Watch Zack Peng Talk
Two interviews that capture how Peng thinks about risk, insurance, and ecommerce:
From Software Engineer to 8-Figure AI Returns Platform in 5 Years
First Money In Podcast · Nov 2025
Revolutionizing E-Commerce Insurance & the Importance of Curiosity
Pre-Seed Show with Anamitra Banerji · Feb 2024
What Makes This Hard to Copy
The moat isn't the checkout widget. Anyone can build a checkout widget. The moat is the underwriting model - specifically, the training data. Every transaction that flows through Seel is a data point: purchase behavior, return probability, fraud signal, resale outcome. After five years and 2,000+ merchants, Seel's AI has seen enough volume to make predictions that a new entrant simply cannot replicate without the same years of transaction history.

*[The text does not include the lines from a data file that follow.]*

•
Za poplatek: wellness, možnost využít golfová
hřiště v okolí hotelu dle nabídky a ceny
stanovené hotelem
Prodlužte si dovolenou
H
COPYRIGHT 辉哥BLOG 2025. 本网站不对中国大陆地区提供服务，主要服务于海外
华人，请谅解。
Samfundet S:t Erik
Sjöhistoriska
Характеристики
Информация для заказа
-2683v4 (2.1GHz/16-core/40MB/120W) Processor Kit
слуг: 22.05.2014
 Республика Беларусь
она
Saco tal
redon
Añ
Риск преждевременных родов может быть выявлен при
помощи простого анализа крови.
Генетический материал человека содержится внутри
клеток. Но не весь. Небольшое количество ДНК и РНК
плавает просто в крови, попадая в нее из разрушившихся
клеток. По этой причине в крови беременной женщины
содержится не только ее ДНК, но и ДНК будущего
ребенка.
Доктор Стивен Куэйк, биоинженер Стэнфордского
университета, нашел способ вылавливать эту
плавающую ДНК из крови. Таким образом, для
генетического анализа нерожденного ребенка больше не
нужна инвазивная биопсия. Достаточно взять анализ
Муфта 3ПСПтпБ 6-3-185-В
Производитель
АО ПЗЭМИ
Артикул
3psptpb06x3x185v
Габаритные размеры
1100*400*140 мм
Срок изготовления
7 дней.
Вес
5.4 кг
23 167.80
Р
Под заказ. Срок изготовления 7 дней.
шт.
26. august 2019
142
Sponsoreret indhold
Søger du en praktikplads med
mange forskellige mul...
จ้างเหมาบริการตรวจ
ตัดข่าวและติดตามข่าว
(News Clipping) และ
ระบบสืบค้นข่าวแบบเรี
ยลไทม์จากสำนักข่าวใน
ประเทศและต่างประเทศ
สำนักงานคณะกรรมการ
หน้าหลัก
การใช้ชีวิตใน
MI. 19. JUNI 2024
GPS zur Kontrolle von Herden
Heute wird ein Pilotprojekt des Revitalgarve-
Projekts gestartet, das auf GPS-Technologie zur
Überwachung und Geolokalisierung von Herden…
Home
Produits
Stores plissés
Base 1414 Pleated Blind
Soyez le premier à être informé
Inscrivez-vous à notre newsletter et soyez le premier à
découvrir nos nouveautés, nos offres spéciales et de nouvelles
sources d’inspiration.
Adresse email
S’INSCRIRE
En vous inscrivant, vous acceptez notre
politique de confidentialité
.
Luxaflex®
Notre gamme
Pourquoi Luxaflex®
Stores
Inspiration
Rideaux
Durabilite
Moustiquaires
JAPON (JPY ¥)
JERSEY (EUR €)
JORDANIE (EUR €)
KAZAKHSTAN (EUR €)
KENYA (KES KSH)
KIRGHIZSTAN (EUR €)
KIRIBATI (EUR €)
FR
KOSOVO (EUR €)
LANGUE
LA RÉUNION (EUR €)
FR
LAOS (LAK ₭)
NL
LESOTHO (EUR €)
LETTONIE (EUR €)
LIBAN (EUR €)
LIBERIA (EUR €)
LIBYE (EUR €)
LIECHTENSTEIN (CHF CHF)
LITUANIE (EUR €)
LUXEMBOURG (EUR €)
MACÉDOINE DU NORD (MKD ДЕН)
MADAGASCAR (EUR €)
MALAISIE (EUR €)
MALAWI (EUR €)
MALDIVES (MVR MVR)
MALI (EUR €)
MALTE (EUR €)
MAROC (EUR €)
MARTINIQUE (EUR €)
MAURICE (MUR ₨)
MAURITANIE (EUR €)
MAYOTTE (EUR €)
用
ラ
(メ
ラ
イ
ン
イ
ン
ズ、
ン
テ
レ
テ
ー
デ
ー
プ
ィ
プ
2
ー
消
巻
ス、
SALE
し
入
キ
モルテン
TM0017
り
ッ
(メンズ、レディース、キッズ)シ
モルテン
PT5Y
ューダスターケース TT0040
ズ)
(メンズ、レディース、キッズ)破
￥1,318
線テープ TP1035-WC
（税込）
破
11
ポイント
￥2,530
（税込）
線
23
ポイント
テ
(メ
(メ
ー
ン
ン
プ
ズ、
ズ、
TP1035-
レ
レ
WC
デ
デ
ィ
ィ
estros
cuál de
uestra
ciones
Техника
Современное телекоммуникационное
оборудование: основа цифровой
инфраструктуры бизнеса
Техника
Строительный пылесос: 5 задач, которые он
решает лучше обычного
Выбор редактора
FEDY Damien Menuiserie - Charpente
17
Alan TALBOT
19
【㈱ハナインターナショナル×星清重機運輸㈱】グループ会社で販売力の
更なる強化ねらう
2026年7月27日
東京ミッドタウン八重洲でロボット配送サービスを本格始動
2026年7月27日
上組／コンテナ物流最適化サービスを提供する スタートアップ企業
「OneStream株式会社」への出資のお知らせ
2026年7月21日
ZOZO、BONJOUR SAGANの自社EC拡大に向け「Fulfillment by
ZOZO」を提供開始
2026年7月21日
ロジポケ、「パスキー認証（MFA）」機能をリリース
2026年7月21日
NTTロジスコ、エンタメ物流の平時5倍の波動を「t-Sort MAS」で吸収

This is the standard network-effects argument applied to insurance data, and it holds here. Return risk is category-specific, merchant-specific, and consumer-specific. The more Seel underwriters, the better the model prices. The better the model prices, the more attractive the product to merchants and consumers. The attach rate - 20-25% at checkout, unprompted - is itself a signal that the price point is right.
Demand for new items will always exist, as will the need for guaranteed resale items.
- Zack Peng, Founder & CEO, SeelFive Facts That Define the Man
Dual Philosopher-Physicist
Philosophy and Physics at UNC Chapel Hill - not the most obvious route to AI insurance underwriting, but exactly the right preparation for first-principles thinking about risk.
Forbes 30 Under 30
Named to the U.S. Forbes 30 Under 30 list - recognition that arrived as Seel was scaling its merchant base and defining a new category.
The Kover AI Ghost
Seel was originally called Kover AI. The Facebook page URL still reads "koverai" - a small reminder that the company grew faster than it could rename everything.
Orbital Insight Alumnus
Spent 2017-2020 at Orbital Insight turning satellite imagery into economic signals - the data-intensive, inference-heavy work that shaped how he thinks about AI and prediction.